What gets me about this whole discussion is that some of the commenters (not going to say who) seem to have this attitude of “If a person is poor, they don’t deserve to live”. I think that is what holds back any type of meaningful reform of the safety nets in the country. Until we get over the idea that only certain people deserve to live due to how much money they have, we’ll never get anywhere.
Related to “boots”: although money is fungible in face value, it isn’t purely fungible in true value.
If you take $1,000 from a working class person, they’re quite likely to end up hungry and/or homeless. But if you take $1,000 from a millionaire, it has no significant impact on their quality of life.
Money in the pockets of the poor is worth more than money in the bank accounts of the rich.

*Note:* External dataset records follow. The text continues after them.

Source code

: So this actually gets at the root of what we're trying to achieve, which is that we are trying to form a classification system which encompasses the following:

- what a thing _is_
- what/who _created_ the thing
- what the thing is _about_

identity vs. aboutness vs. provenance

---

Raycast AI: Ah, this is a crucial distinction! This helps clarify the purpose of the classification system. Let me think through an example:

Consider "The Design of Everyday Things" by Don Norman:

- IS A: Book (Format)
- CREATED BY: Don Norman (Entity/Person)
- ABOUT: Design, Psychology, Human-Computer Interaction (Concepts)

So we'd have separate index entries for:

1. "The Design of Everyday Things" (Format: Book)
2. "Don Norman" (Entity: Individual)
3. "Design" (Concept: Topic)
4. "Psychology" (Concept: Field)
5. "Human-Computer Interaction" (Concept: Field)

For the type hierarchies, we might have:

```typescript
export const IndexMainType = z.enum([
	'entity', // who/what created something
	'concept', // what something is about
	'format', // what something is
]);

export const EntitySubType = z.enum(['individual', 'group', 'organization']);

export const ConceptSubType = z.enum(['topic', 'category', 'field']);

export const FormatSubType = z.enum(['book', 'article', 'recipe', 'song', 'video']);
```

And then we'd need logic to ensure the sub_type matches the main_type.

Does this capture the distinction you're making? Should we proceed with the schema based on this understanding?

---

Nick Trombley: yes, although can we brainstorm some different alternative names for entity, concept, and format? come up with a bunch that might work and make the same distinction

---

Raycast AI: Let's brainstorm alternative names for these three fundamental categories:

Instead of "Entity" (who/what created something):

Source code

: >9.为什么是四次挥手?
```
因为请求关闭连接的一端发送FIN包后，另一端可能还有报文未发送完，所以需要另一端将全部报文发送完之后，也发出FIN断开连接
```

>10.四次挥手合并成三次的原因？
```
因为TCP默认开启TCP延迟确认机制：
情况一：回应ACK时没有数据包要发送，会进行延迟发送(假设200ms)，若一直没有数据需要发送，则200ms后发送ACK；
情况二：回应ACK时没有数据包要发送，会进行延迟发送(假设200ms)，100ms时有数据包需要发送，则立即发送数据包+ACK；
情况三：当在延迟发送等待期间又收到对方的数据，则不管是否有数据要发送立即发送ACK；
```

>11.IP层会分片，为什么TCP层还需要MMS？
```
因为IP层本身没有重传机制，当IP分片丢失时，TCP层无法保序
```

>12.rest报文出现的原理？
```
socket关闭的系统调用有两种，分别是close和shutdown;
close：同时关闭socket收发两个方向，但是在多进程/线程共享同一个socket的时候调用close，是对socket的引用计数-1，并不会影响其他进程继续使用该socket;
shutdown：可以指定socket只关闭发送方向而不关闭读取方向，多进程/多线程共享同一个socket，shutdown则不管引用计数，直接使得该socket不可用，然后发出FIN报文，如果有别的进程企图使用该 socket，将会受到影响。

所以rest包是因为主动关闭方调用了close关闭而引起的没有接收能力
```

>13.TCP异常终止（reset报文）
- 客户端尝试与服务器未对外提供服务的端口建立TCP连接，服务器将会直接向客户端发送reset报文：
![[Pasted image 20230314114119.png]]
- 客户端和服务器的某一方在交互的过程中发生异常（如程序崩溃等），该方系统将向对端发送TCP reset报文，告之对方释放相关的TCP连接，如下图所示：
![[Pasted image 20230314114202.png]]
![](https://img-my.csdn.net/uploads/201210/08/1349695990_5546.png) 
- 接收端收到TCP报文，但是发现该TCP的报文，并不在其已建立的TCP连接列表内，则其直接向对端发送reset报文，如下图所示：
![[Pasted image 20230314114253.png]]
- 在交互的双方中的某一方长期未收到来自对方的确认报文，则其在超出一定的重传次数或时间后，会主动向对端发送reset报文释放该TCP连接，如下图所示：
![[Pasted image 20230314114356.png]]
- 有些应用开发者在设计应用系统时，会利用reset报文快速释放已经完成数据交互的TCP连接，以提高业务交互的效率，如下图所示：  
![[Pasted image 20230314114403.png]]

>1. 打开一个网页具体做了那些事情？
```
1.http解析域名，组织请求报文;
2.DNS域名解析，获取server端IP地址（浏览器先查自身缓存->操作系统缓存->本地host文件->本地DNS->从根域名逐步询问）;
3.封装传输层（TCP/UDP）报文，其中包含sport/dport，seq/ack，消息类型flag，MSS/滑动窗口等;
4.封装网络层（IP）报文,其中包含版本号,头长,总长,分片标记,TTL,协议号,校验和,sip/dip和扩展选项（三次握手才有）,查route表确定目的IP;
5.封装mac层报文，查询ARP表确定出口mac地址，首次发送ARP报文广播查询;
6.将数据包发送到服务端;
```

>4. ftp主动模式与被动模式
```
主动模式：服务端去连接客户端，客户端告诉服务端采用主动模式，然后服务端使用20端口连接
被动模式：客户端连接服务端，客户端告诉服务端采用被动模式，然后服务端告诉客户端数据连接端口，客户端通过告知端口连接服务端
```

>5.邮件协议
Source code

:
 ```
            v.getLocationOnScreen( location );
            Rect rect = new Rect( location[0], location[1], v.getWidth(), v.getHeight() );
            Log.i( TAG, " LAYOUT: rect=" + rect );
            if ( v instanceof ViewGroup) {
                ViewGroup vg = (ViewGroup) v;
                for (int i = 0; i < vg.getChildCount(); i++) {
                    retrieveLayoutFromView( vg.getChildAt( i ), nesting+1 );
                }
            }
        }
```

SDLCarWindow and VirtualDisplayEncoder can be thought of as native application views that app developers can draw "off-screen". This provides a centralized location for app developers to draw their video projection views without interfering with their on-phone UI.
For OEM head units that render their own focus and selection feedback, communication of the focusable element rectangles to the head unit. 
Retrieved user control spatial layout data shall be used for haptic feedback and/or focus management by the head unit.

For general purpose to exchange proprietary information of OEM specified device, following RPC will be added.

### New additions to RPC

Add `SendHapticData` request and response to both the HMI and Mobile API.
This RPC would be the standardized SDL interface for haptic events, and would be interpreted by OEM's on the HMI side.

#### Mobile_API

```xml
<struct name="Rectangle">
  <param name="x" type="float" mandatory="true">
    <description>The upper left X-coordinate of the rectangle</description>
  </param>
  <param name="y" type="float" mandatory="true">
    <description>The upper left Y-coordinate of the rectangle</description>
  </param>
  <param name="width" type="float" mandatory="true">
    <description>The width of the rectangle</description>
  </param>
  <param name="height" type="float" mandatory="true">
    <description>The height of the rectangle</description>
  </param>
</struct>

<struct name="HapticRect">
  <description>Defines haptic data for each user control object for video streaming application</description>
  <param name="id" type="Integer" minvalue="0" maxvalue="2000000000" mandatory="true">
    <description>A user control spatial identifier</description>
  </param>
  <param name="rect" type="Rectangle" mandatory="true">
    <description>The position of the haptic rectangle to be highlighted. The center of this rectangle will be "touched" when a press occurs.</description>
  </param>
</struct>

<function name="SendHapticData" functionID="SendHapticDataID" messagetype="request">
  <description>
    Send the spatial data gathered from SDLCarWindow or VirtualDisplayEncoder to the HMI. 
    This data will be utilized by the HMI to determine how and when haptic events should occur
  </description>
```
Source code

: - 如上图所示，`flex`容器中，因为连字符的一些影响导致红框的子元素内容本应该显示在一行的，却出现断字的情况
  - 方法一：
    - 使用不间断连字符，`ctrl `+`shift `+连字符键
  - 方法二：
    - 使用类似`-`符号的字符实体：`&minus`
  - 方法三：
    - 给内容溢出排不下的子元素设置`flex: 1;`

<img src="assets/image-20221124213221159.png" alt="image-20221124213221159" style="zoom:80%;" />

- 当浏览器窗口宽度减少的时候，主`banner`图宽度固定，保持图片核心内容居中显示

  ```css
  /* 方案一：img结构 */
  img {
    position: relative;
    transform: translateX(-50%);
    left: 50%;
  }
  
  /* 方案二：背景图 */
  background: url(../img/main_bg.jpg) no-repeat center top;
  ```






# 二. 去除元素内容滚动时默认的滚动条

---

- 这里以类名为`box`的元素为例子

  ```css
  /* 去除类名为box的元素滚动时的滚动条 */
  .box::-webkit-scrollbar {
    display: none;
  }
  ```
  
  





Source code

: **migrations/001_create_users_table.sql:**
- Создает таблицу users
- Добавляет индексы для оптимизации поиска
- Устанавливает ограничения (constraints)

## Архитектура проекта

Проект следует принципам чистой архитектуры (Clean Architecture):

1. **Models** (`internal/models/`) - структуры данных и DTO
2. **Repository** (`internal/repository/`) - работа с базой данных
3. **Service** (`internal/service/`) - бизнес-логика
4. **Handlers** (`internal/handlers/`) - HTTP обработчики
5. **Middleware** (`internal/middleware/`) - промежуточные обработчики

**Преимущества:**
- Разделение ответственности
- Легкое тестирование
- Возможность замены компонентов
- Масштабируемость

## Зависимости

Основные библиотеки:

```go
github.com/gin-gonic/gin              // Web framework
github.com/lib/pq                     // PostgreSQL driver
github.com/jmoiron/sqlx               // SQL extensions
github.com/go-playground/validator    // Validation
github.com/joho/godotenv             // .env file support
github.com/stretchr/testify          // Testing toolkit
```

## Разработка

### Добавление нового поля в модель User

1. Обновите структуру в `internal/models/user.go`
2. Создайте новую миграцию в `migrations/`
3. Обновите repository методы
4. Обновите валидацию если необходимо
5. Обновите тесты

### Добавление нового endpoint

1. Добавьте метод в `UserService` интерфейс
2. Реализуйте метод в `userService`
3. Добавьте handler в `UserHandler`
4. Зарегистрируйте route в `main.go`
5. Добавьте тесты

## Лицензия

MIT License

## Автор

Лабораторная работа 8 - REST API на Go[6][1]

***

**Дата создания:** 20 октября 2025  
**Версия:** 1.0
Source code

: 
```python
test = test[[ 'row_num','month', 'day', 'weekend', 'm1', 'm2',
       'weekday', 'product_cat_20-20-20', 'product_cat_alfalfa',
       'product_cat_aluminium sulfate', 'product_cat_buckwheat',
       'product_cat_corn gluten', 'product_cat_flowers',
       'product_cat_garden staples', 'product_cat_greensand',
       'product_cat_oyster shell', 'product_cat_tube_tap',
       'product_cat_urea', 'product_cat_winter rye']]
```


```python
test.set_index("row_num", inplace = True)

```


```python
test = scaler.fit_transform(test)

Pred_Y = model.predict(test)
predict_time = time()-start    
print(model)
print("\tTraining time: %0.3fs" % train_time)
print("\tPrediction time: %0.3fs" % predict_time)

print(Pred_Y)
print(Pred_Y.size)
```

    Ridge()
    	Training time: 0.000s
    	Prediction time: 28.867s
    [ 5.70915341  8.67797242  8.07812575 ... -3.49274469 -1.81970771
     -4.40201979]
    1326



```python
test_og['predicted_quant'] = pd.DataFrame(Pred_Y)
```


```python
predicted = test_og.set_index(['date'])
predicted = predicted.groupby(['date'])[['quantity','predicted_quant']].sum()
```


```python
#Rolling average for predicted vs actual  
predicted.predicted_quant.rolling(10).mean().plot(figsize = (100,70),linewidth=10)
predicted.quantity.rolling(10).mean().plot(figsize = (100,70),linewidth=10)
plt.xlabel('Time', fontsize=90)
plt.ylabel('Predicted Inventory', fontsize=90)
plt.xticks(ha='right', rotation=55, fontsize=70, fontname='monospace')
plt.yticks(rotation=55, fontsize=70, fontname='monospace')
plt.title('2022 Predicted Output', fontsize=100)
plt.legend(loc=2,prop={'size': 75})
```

it’s unfair for some to receive a tax break that others can’t because of poverty or in my case that I’ve paid off my mortgage,
That word “unfair” is so easy to say, and so hard to base on logic. Is it unfair that some people have a larger percentage of their income protected from taxation?
The point is that when he pays 15% of his income in taxes, that’s far less of a hit then it is to the rest of us, who pay a higher percentage. Even the working poor, who in theory pay no taxes, end up paying more in other forms of taxation. I really feel no pain for Mittens paying in his share of the tax burden, because he’s coming out at the other end with far more money than he or his family will ever need or can use in their lives. I’m sure he’s even aware that he has literally nothing to complain about, given how much he has socked away and how he can afford to avoid much of his tax burden. Very few things that come up in his life will impact him economically, cause he can afford to throw $$$ at it. When a family member becomes ill in Romney’s family, while it’s still hard, he can afford to focus on the important things, while the rest of us experience that, we also have to worry about how we’re going to pay for chemo, and worry about if we’re going to lose our house and be out on the street when it’s all over. For far too many families are less than a paycheck away from disaster. Romney’s literally isn’t.
So, I’m really not sure what your concern is for the richest among us and their “tax burden”, but I promise, they are going to be okay. maybe worry about the people who are hanging on by their fingernails?
And taxing the middle class, who are working to get by, at a higher rate, when they have far less income and minimal, if any investments (and those are generally in 401ks, which are meant to be retirement funds)? I’m sorry, how does that follow, that the people with less wealth who use their $$$ in the real economy should carry a heavier tax burden than someone who gambles in the stock market? They are not investing in the real world, they are investing in a fantasy land that has repeatedly throw the real economy into chaos when unregulated. If you want a chaotic economy, then you that is what you do… but if you want to have people who can take care of their needs and even put extra cash into the economy, then you tax those with a more assets more heavily.